«Главное — не воспринимать как трагедию»: Дмитрий Костыгин — об аресте и потере бизнеса
Бывший владелец «Юлмарта» — о своей книге и принципах жизнестойкости
Арест для меня не стал потрясением. Акционерный конфликт перед этим длился уже второй год, оппоненты были серьезные. Я верил в здравый смысл всех участников. Но на всякий случай готовился, что в какой-то момент они могут отправить меня «на парковку». И жил в каком-то смысле в ожидании этого, в предчувствии. Что, конечно, подтачивало силы. Поэтому, когда меня взяли под стражу, я подумал: «Ну, слава богу, облегчение. Я сделал все, что мог, и даже слишком. Можно передохнуть, перевести дух». В такие моменты совсем на волю божью отдаешься. Как он рассудит — так и будет.
То, что я оказался в изоляторе временного содержания, я не считал каким-то сверхиспытанием. Потому пережил все это без особых внутренних метаний. У меня там даже появлялось ощущение, что это все — «ночь в музее». Сам изолятор очень атмосферный: историческое здание с толстыми стенами, арестантов в нем держат третий век. Там провели последние дни перед казнью Ульянов-старший (Александр Ульянов, старший брат Владимира Ленина. — Reminder) и Николай Гумилев. Кажется, будто их души часто навещают это здание. И я говорил себе: «Здесь такие глыбы побывали…» Когда-то я читал «Колымские рассказы» Шаламова, «Один день Ивана Денисовича» Солженицына, «Сказать жизни “Да”» Виктора Франкла. Когда сравниваешь свое положение с положением тех, кто был в тех или иных лагерях, это помогает не накручивать себя, не изводить тревожными мыслями. Люди же способны жить в любых условиях, если не воспринимают их как трагедию. Вот еда в изоляторе была вполне приличная. Ну, а если нет, то достаточно вспомнить, чем люди в блокадном Ленинграде питались. Калория и есть калория, не важно, из коры она или из морковки. Кушать захочешь — съешь все.

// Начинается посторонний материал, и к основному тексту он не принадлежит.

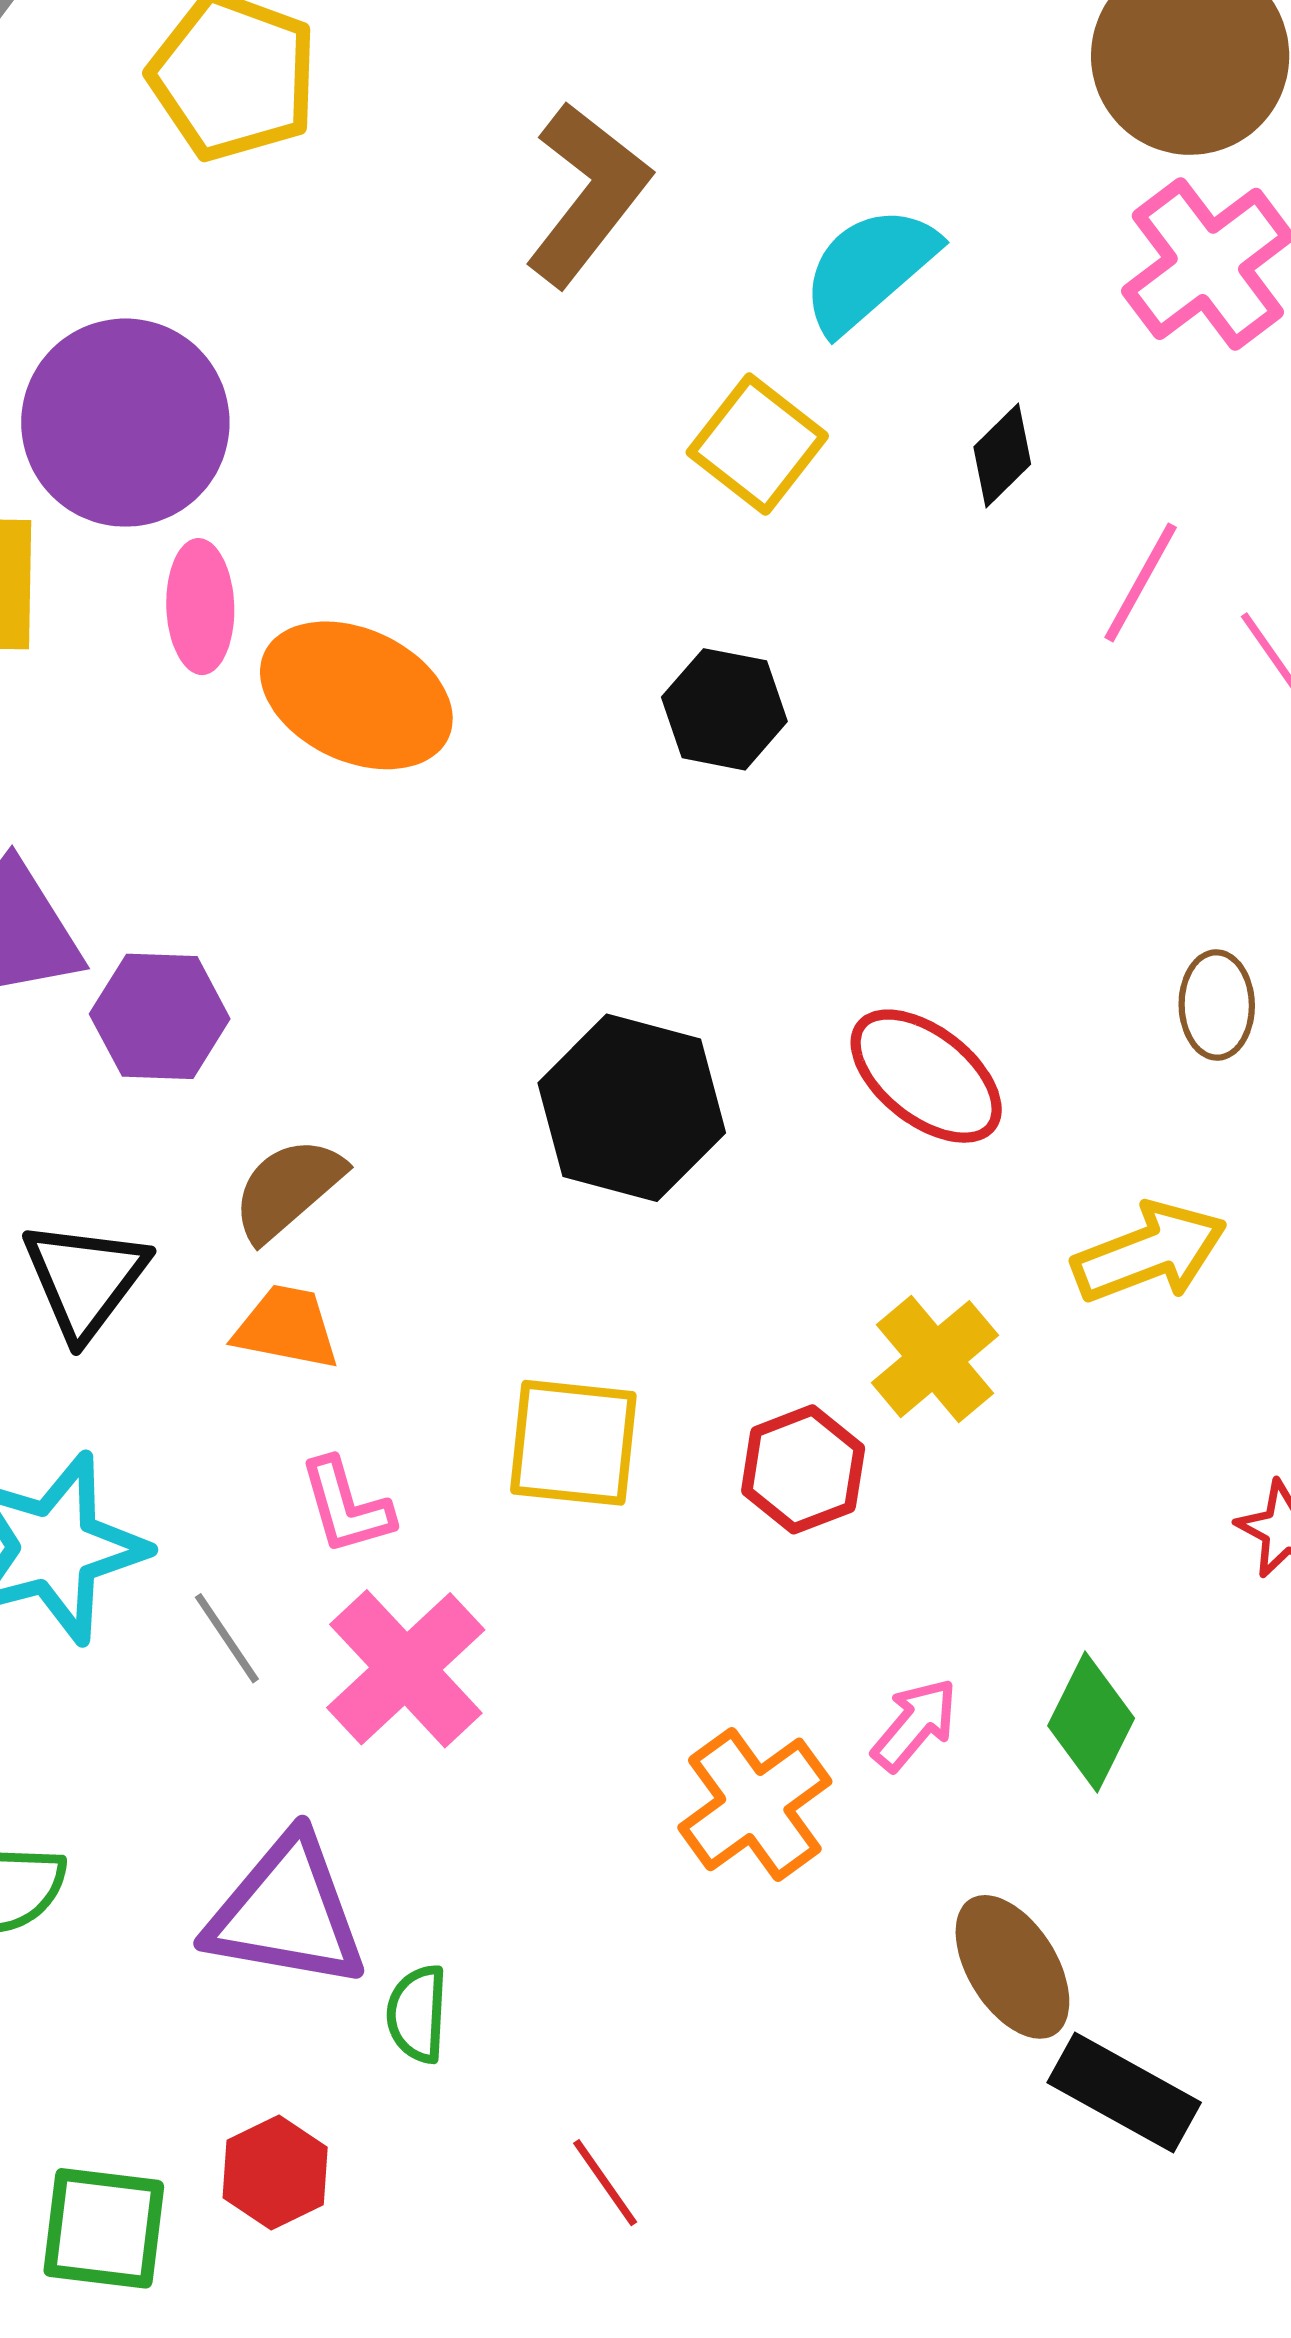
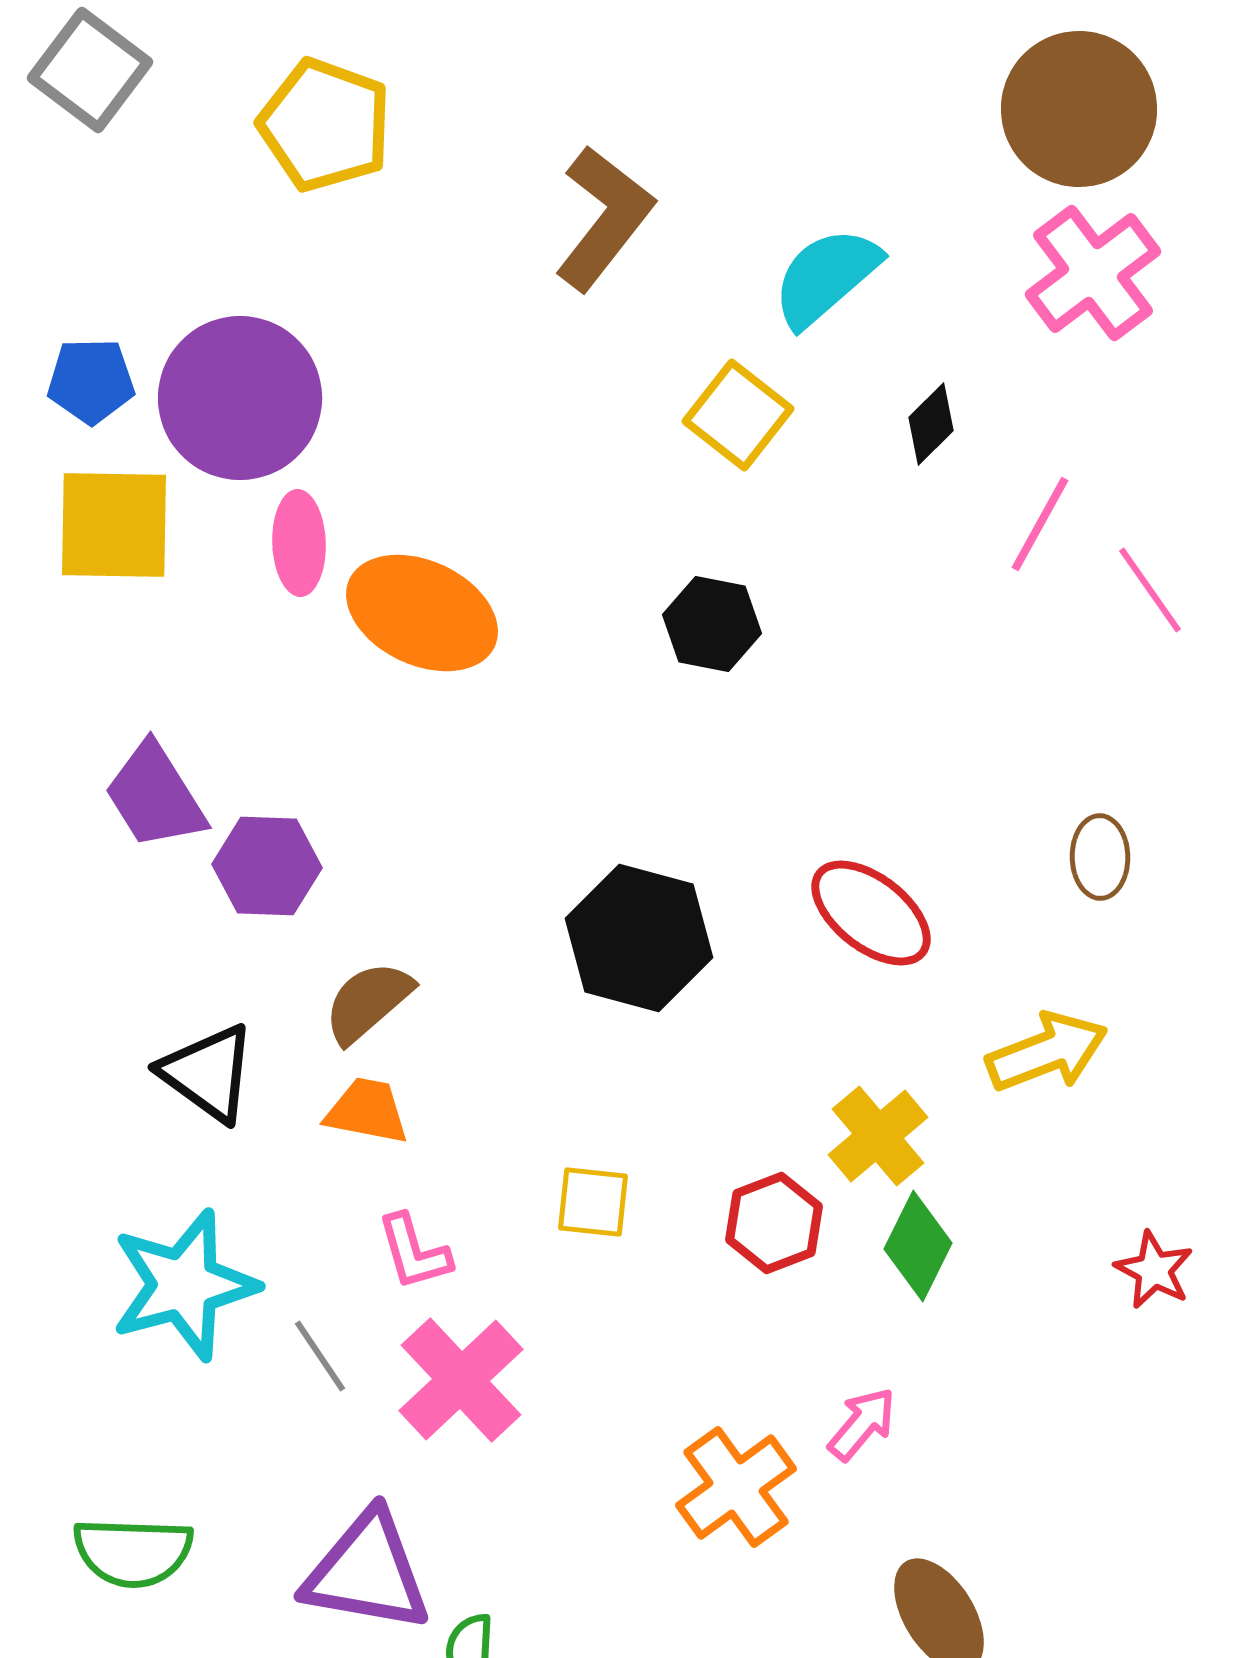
black triangle: (85, 1279) -> (208, 1073), turned -31
yellow square: (573, 1443) -> (593, 1202), size x0.7
green diamond: (1091, 1722) -> (918, 1246), moved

В какой-то момент я даже начал почти радоваться своему положению. Это случилось, когда из изолятора меня перевели под домашний арест. Никому вроде такого не пожелаешь, но для меня это время оказалось ценным опытом: позволило почти на целый год сфокусироваться на детях. У меня четверо сыновей, старшему тогда было 11. И сидя дома взаперти, я мог проводить с ними времени вволю. Вспомнил, как в детстве, когда я болел, отец читал мне сказки, и решил сделать так же. Мы впятером перечитали сказки русские, арабские, китайские, индийские, цыганские, про Ходжу Насреддина и про старика и море. Очень много всего обсудили. Сейчас тоже читаем, но реже.
Я вообще во время ареста позволил себе невероятную роскошь — стал еще больше читать. Раньше все дела нужно было делать, все чтение по бизнесу было. Первое, за что люди, оказавшиеся в моем положении, берутся — Уголовный кодекс. Второе — Библия. Тебя высшие силы к ней вроде как подталкивают, нежно так, ласково. А после Библии я перечитал «Божественную комедию» Данте. Есть такой богослов Александр Филоненко, который эту книгу хорошо растолковывает. Он считает, что «Божественная комедия» — руководство по тому, как пройти через ад: когда у тебя все плохо и ты чувствуешь, что с каждой секундой падаешь все быстрее и все ниже, верь — это трамплин, скоро ты взлетишь очень высоко, главное — оставаться собранным. Если принять эту точку зрения, справляться с кажущимися бедами становится проще. Вот у меня в прошлом году товарищ умер от оторвавшегося тромба, когда плавал в бассейне. Другой застрелился. Третий умер от пневмонии. Еще один заснул и не проснулся. В какой-то момент от этих событий накатывает грусть. Но вспоминаешь про «Божественную комедию» и понимаешь: то, что с тобой происходит, — испытание, ты его пройдешь — все начнет налаживаться. И грусть отступает.